Responding to the British Prime Minister’s net zero speech on Wednesday 20 September, Esin Serin highlights the contradictions in the announcements and what the U-turn means for business, consumers and the UK’s net zero pathway.

In a speech on Wednesday, Britain’s Prime Minister Rishi Sunak announced a new approach to meeting net zero emissions which will “embrace with even greater enthusiasm the incredible opportunities of green industry.”

It is true that the large-scale investments required to transform the British economy towards net zero – the majority of which will need to come from the private sector – could open up important growth opportunities where domestic firms and innovators are able to create products and services competitively and meet growing global demand. But business requires certainty to invest.

The Independent Review of Net Zero gave the Government a firm warning against a stop-start approach to net zero policy, voicing industry concerns that sudden policy changes “reduce investor and developer confidence, increasing the cost of capital and overall cost of decarbonisation.”

Moving the phase-out date for the sale of new petrol and diesel vehicles (deemed “immovable” just a few months ago) is exactly the kind of policy uncertainty that puts business investment at risk and undermines the UK’s ability to capture opportunities of green industry. Some car manufacturers themselves were among the first to voice their anger when rumours leaked that the Prime Minister was looking to relax the phase-out date.

Bringing people along

Sunak was clear in his intention to remove “unacceptable costs on hard-pressed British families” throughout his speech, but failed to acknowledge that how the costs and benefits of net zero distribute across society is not pre-destined by the targets themselves – it is a political choice.

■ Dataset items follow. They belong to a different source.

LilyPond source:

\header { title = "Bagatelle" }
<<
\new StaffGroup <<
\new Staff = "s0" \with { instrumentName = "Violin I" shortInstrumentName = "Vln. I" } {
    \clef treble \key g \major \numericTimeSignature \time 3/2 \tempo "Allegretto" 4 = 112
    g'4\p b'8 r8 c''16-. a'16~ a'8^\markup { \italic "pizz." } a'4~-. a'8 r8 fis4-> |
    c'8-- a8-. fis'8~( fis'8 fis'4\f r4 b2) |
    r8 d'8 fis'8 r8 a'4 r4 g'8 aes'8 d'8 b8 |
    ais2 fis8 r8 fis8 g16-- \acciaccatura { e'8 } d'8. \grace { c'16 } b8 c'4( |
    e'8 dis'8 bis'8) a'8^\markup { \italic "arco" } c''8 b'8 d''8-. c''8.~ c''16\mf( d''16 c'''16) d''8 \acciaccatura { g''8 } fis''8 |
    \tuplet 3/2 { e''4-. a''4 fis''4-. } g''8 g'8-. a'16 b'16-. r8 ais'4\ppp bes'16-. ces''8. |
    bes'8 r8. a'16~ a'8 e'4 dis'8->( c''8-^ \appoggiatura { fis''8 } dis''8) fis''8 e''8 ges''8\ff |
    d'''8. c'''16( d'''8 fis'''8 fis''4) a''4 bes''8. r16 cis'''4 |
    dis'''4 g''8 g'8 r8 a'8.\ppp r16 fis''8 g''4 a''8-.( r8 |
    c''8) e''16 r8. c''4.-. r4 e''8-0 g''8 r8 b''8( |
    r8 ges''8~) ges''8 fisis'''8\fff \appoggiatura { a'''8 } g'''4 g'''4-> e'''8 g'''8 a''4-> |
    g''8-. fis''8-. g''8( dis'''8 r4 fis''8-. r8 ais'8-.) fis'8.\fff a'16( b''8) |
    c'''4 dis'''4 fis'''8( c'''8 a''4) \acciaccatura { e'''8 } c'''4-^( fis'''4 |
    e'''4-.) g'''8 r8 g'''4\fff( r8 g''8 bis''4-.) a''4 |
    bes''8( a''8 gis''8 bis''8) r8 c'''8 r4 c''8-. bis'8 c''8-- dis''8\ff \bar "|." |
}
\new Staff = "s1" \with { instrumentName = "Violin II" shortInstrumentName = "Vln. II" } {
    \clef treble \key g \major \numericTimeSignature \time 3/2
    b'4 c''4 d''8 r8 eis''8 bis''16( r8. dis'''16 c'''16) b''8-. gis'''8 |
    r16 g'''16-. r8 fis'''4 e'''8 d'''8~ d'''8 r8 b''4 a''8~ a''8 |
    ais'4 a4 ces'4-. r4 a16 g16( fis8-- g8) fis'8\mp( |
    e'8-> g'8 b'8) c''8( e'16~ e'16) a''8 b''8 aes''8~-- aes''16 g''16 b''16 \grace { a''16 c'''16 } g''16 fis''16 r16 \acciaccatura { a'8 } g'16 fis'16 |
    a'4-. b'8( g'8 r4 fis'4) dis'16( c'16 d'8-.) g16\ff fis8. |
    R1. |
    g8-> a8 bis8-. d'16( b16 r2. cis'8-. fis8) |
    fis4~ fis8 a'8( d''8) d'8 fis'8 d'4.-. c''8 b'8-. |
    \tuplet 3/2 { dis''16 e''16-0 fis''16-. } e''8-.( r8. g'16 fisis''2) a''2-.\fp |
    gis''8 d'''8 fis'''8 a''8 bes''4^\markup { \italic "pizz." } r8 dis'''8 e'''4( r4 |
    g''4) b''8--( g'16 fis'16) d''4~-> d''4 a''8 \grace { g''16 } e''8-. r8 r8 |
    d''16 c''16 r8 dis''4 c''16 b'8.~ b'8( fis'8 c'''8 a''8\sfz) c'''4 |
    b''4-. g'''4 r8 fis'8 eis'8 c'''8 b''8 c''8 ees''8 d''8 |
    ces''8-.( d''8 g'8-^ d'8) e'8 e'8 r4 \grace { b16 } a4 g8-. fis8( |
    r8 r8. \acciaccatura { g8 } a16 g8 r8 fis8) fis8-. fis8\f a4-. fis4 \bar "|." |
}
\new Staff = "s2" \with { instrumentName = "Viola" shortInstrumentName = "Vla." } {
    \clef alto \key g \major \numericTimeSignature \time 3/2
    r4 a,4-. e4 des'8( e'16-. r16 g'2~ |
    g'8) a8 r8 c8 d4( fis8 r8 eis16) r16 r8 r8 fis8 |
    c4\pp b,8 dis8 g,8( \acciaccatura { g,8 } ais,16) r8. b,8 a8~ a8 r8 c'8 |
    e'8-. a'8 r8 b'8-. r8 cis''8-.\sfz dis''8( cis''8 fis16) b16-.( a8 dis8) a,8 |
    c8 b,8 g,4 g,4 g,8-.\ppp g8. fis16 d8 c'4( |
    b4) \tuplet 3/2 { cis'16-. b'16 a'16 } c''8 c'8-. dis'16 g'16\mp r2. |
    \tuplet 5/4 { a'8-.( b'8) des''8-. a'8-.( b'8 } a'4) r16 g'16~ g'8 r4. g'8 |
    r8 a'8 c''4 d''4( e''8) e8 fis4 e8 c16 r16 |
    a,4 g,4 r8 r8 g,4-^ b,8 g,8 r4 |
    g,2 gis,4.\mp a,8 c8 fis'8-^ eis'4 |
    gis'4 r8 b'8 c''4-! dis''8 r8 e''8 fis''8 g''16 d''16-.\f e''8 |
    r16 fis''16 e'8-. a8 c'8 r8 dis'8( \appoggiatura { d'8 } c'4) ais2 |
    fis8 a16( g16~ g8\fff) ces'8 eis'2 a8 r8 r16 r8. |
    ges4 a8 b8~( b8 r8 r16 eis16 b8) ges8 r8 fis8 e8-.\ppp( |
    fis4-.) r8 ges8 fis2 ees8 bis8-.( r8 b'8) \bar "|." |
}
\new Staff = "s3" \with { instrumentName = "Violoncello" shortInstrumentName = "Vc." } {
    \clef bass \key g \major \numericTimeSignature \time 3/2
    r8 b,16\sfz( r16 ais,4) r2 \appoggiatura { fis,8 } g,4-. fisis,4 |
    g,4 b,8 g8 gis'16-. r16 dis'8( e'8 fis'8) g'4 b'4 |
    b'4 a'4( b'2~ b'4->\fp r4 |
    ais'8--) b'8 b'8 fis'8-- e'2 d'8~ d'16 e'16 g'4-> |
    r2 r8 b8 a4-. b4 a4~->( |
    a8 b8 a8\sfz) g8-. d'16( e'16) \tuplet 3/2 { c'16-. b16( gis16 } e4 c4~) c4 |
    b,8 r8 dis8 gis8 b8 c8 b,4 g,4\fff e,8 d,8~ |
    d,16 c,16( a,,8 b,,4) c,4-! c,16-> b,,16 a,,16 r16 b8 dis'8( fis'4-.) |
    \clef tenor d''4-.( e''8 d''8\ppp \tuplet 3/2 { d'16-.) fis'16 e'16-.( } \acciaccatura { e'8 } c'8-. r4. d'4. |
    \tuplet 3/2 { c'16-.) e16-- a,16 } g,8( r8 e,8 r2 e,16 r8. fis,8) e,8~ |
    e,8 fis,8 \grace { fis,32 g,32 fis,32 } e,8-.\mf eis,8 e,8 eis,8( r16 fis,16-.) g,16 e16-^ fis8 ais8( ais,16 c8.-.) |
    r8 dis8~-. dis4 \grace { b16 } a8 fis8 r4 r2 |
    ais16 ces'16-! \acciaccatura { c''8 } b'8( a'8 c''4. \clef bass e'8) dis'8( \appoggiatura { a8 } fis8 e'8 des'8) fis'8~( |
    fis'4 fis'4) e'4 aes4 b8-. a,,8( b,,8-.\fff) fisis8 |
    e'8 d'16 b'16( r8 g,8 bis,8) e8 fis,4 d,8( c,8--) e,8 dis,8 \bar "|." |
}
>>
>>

A recent analysis estimated that delayed action on deploying renewables, insulation, rooftop solar panels, heat pumps and electric vehicles added up to £2,150 to UK household bills in 2022.

The Prime Minister’s ambition to mitigate “unacceptable costs” would have been much better served by targeting support to families who will find it most difficult to make the necessary transitions, rather than defaulting to the kind of policy delays and exemptions he set out on heat pump and energy efficiency plans.

A credible path to net zero

In his speech, Sunak quoted the Climate Change Committee in saying “you don’t reach net zero simply by wishing it.” It is welcome that the Prime Minister reiterated numerous times that the Government remains committed to net zero, but the presence of a target on its own amounts to wishful thinking in the absence of a credible policy programme to deliver it.

Moving the phase-out date for the sale of new petrol and diesel cars to 2035 represents a three-year delay in comparison to the Climate Change Committee’s Sixth Carbon Budget advice. The Prime Minister’s defence for the delay was the upfront cost of an electric vehicle still being high. He went on to state that the costs are reducing and that he expects most of the cars sold by 2030 to be electric.

It was almost ironic that, in building his argument, Sunak made the comparison with offshore wind for which “costs have fallen by 70% more than we projected in 2016.” The costs of offshore wind did not fall as a result of the Government taking a step back and delaying action; they fell because the Government stepped in to provide long-term revenue certainty to industry – in particular through its flagship Contracts for Difference scheme – which drove large-scale technological deployment and innovation.

Even before yesterday’s weakening of various net zero policies, there were serious concerns about the UK’s ability to deliver on its 2050 target. With the costs of inaction vastly outweighing the price of action, any divergence from its pathway to net zero would be an economic as much as an environmental failure for the UK.

This should be time for the UK to double down on net zero policy, not delay.